Flash Attention is an algorithm that computes exact self-attention with significantly reduced memory usage and improved speed by restructuring computation to be aware of the GPU memory hierarchy. Standard attention requires materializing the full n-by-n attention matrix in GPU high-bandwidth memory (HBM), which becomes a bottleneck for long sequences. Flash Attention avoids this by computing attention in tiles, keeping intermediate results in fast on-chip SRAM.

How It Works

Standard attention computes Q*K^T to produce an n-by-n attention score matrix, applies softmax, then multiplies by V. For a sequence of length 32K, this matrix alone requires gigabytes of memory.

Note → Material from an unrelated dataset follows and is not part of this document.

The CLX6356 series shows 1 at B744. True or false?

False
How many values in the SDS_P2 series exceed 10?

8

Flash Attention restructures this computation using a tiling approach: it loads blocks of Q, K, and V into SRAM, computes partial attention for each block, and accumulates results without ever writing the full attention matrix to HBM.

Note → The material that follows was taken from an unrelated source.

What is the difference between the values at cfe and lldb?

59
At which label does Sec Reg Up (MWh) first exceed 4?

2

The key insight is an online softmax algorithm that maintains running statistics (max and sum) across tiles, producing numerically identical results to standard attention. Flash Attention 2 further improved throughput by optimizing the parallelism across GPU thread blocks and reducing non-matmul FLOPs. Flash Attention 3 added support for FP8 precision and asynchronous computation on newer GPU architectures like Hopper.

Why It Matters

Flash Attention is one of the most impactful practical optimizations in modern AI infrastructure. It reduces attention memory from O(n^2) to O(n), enabling models to process much longer sequences without running out of GPU memory. It also provides a 2-4x wall-clock speedup by reducing memory bandwidth bottlenecks. Nearly all major LLM inference and training frameworks now use Flash Attention by default.

Practical Considerations

Flash Attention is available in PyTorch (via torch.nn.functional.scaled_dot_product_attention), Hugging Face Transformers, vLLM, and TensorRT-LLM. It requires compatible GPU hardware (Ampere or newer for full benefits). When deploying long-context models, Flash Attention is effectively required to keep memory costs manageable. Teams should ensure their inference stack supports it, as it is one of the highest-impact optimizations available with zero accuracy tradeoff.

Sources

  • Dao, T., Fu, D.Y., Ermon, S., Rudra, A., & Ré, C. (2022). FlashAttention: Fast and memory-efficient exact attention with IO-awareness. NeurIPS 2022. (Flash Attention 1; introduced tiling approach.)
  • Dao, T. (2023). FlashAttention-2: Faster attention with better parallelism and work partitioning. ICLR 2024. (Flash Attention 2; 2x throughput improvement.)
  • Shah, J., et al. (2024). FlashAttention-3: Fast and accurate attention for H100 GPUs. NeurIPS 2024 Workshop. (Flash Attention 3; FP8 and asynchronous compute for Hopper architecture.)